Dynamic invariant detection is a software analysis technique that uses traces of function entry and exit from executing programs and infers partial specifications that characterize the observed behavior. The specifications are reported as logical precondition and postcondition expressions (invariants) that relate arguments, instance variables, and results. Detectors typically generate large collections of invariants, among which most are true but few are interesting or useful. Refining this flood of invariants into a useful subset often requires manual tuning through configuration options and modification of the program under analysis.

Our research asks whether we can improve dynamic invariant detection by enabling explicit abstractions to be declared and applied to a program under analysis and whether this is practical; this dissertation shows that it is indeed practical and useful. Given a concrete program we can synthesize a model program composed of functions and modules that are abstractions of selected concrete modules. When we execute the model program in parallel with its underlying concrete program and apply dynamic invariant detection, we obtain abstracted invariants that can reveal the behavior of the underlying concrete program.

We developed the Alembic system to support and experiment with the above technique, enabling a practical method for steering the invariant detection process and shaping the analysis to produce more refined results than obtainable via traditional means. Alembic provides a simple language for defining abstractions and managing detection experiments; the system generates the necessary instrumentation, representation classes, and functions, freeing the analyst to focus on the expression of abstractions and detection experiments.
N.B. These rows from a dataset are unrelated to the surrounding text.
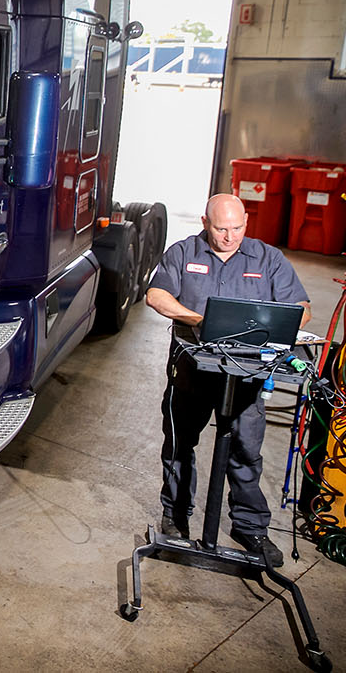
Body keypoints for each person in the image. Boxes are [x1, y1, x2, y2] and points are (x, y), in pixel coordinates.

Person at [144, 193, 311, 567]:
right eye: (221, 228)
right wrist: (201, 321)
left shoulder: (268, 258)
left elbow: (302, 309)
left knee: (246, 452)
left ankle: (249, 527)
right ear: (205, 222)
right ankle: (175, 516)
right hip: (192, 369)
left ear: (246, 222)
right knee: (179, 444)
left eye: (237, 228)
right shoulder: (185, 253)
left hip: (247, 375)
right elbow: (156, 295)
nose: (230, 236)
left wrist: (277, 327)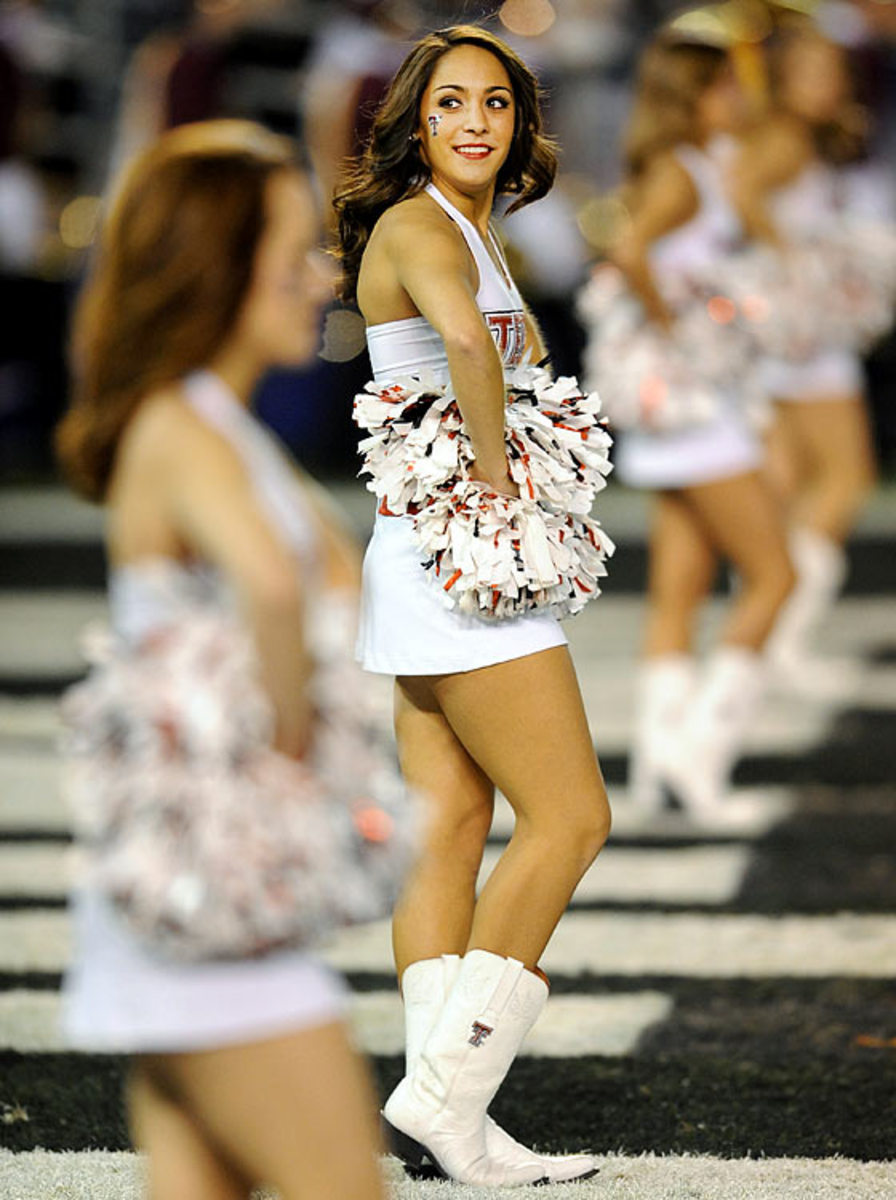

Alembic currently leverages the invariant detection capability of Daikon, a powerful first-generation detector, to analyze synthetic traces on abstractions. However, the principles we demonstrate apply to any detector and language that observes function entry and exit. We present some applications of this technique to example problems and then evaluate Alembic on production code such as the Guava class library. Our research suggests new uses for existing detectors and enables the design and evaluation of features to inform the next generation of dynamic invariant detection systems.

This dissertation includes previously unpublished co-authored material.